I am practically dizzy, seeing an anti-Communist memorial. I have seen just a handful in my life.
Remember I mentioned the dinosaur park, in Part I of this journal? Well, I see it has an American flag — which strikes me as a little anachronistic. I mean, Betsy Ross didn’t get sewing until the 1770s, right?
I talk with some Rapid City kids. They say, “Everybody who lives here wants to leave.” They are amazed I live in New York. They think they would find it so interesting, which they might.
They will learn, probably, that place has little to do with happiness or sadness. You can be miserable in the most luxurious and dazzling of circumstances, right? And perfectly happy in plain surroundings. Depends on what’s going on between the ears.
Or am I wrong?
I have had some very fine meals, cooked by some very fine chefs, around the world. Very expensive. You know, I don’t think I’ve ever had a better meal than a sub from Quiznos followed by a blizzard from the DQ. Ever.

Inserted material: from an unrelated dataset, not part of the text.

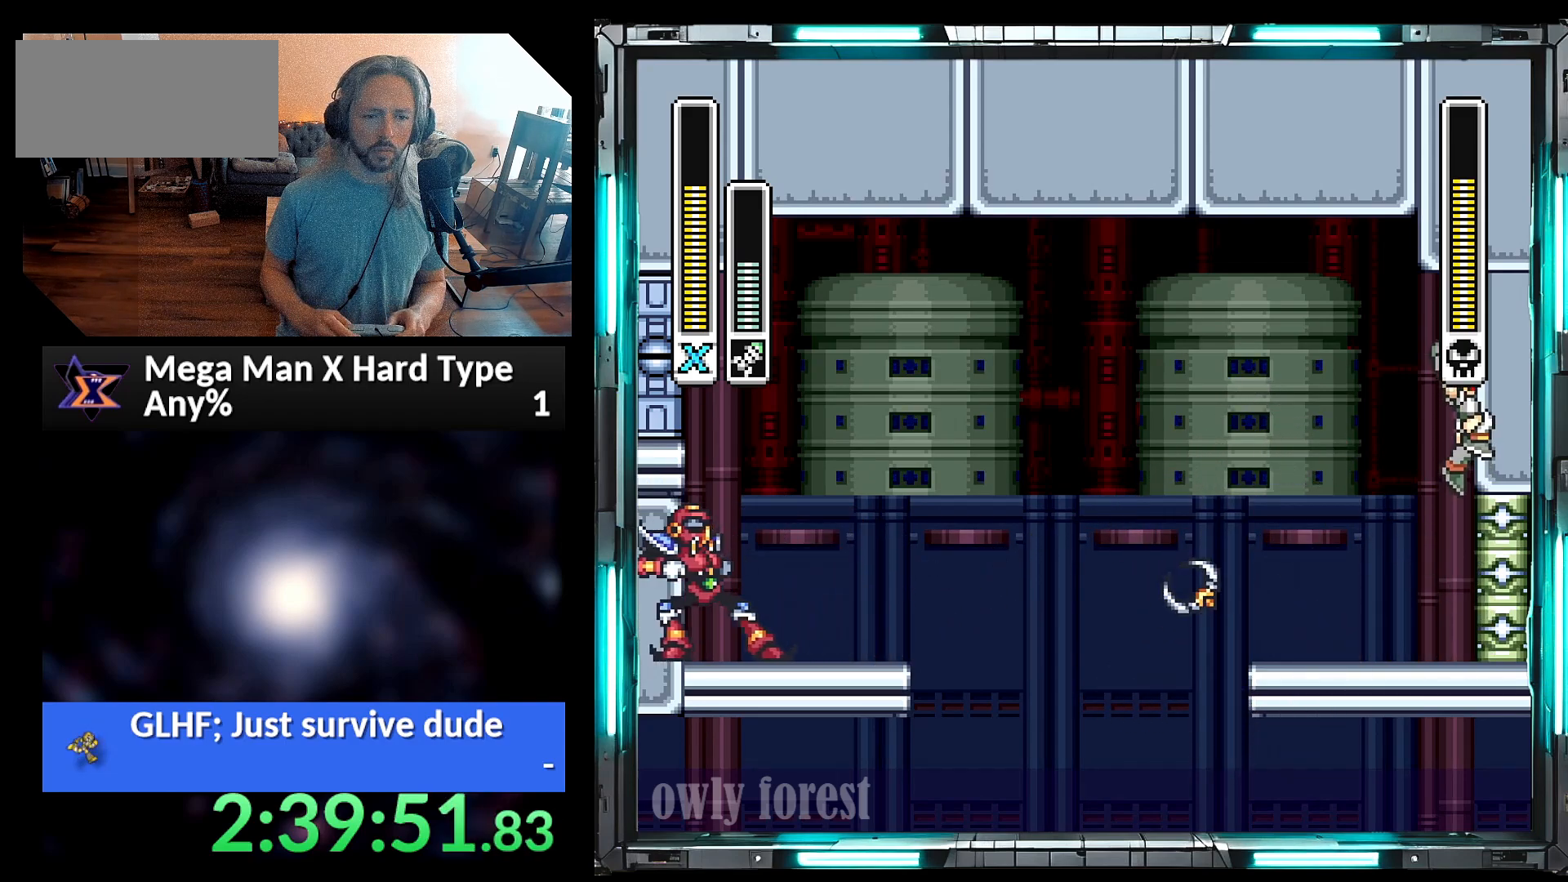
{"buttons": ["DPAD_RIGHT"], "events": [[67, "B", "up"], [167, "DPAD_LEFT", "down"], [167, "DPAD_RIGHT", "up"], [317, "Y", "down"], [383, "DPAD_LEFT", "up"], [450, "Y", "up"], [500, "DPAD_RIGHT", "down"]]}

Alongside the Rapid City airport are horses. A very nice touch, for an airport.
The airport has a Kitty Hawk Road — another nice touch.
Bear with me, while I give you a memory, from long ago. Well, first, the present situation. Before I left the airport, a few days ago, the woman at the rental-car counter stressed, “Bring us the odometer reading, when you come back.” Now that I’m back at the airport, I see this point stressed again: in a sign. You’re supposed to record the odometer reading.
Okay, no problem. But I think of my friend Meist, long ago. At the Liberty Golf Range, we were always told, “Bring back the bucket.” Meist would never bring back the bucket. For him, it was a matter of principle. He was the customer, and he thought the employees should clear the range of buckets themselves.
As I got older, I understood this better. I believe I understood his point. The customer is not part of the business (though basic politeness always applies).
So, in the parking lot of the Rapid City airport, I’m thinking, “I’m happy to bring in the odometer reading. Dutiful guy, I am. But why can’t they record the readings themselves? It’s their business. They’re the ones making money. We’re the customers.”
Maybe I’m missing something. Anyway, I’ll end on this super-triviality — but thanking you for joining me, which is not trivial.